Kesebelas

343 111 448
                                    

Dari kecil hingga dia tumbuh besar, Kanya tidak terbiasa dengan rasa sabar. Seperti sekarang, sudah berapa kali dirinya mengumpat. Menatap kesal seseorang yang katanya tidak sengaja meninggalkan tugas kelompok di rumah.

“Maaf. Serius, gue nggak sengaja ninggalin flashdisk buat presentasi hari ini.”

“Tau gini mending gue aja yang bawa,” dengus Reka.

Kanya menatap wajah Hesa dengan alis yang terangkat, yang ditatap hanya meringis pelan sesekali menguap.

“Rumah lo, jauh?” tanya Kanya pada Hesa.

“Jauh, makanya gue tadi buru-buru,” ujarnya pelan.

“Sekarang gimana? Aliyah nggak masuk, flashdisk buat presentasi juga ketinggalan,” keluh Reka sembari menonyor kepala Hesa dari samping.

Arjuna terdiam, dia harus bisa berpikir cepat sebelum dosen yang mengajar masuk ke dalam kelas mereka.

“Tapi tugas individu, bawa semua kan?” Arjuna menatap satu-persatu temannya.

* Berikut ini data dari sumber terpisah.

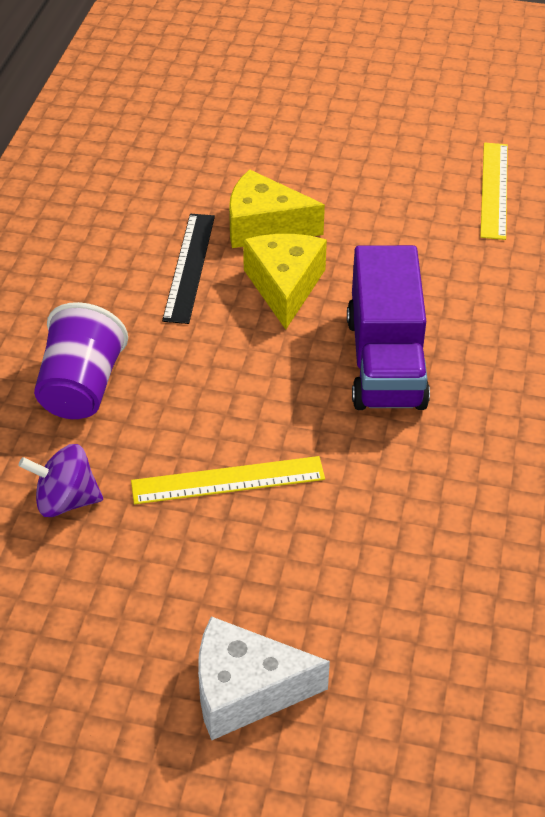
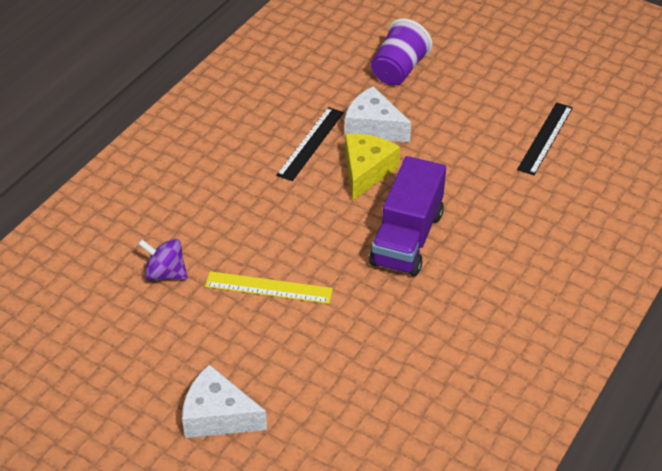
camera: 20 degrees right, 0 degrees up
purple cup [34,302,128,419] -> purple cup moved to [371,18,432,85]
yellow cheese [229,169,325,248] -> white cheese [345,86,411,142]
yellow ruler [480,143,508,240] -> black ruler [517,102,573,175]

“Gue bawa dua, yang satu punya Aliyah,” ujar Kanya sembari mengeluarkan beberapa lembar folio yang penuh dengan tulisan.

Arjuna mengangguk. “Lo bawa?” dia bertanya pada Reka yang sedang berdiri di samping kiri.

Reka yang di tanya langsung mengeluarkan dua lembar folio dari tas nya dan memberikan lembar folio tersebut pada Kanya.

“Kalau, lo?”

Hesa yang sedari tadi menunduk, perlahan mendongak. “Em... anu—” Hesa menggaruk kepalanya yang tak gatal.

Reka berjalan mendekat ke arah Hesa. “Lo niat kuliah nggak sih? Kalau udah tau semuanya ketinggalan, ngapain lo masuk, anjir!” geramnya.

“Emang kenapa kalau gue masuk?! Yang di hukum juga gue, bukan elo!” bentak Hesa, kesal pada Reka yang sedari tadi menyudutkannya.

“Tai, mana ada lo yang di hukum sendiri. Ini tugas kelompok, bego! Mikir!” Reka mengetuk dahi Hesa dengan jarinya.

Hesa menepis kasar jari Reka. “Lo nggak ngaca?! Ngaca sana! Lo juga pernah ada di posisi gue!”

Kanya memijit keningnya. “Kalian kalau mau berantem, sana keluar. Percuma kalian berantem, tugasnya nggak bakal ke sini.”

“Sana keluar! Anjir, ngerepotin aja lo!” Reka mendorong bahu Hesa untuk keluar dari kelas.

Arjuna menarik tangan Hesa untuk menjauh dari Reka. Sebelum menjauh Hesa menoleh ke belakang, memberi jari tengah pada Reka.

“Semoga aja dosennya nggak masuk,” gumam Kanya, ia tak tahu lagi harus bagaimana. Menyuruh Hesa menyalin soal beserta jawaban masih harus butuh waktu yang lama, apalagi mengingat betapa lambatnya Hesa saat menulis.

“Nya, gue boleh ke kan—”

“Duduk, Ka.”

Reka mendengus pelan sembari duduk di kursi sampingnya. Ia memejamkan mata sejenak, menghela napas panjang.

“Nya? Kenapa nggak pinjem tugas anak sebelah?” tanya Reka, menopang dagu dengan tangan kirinya.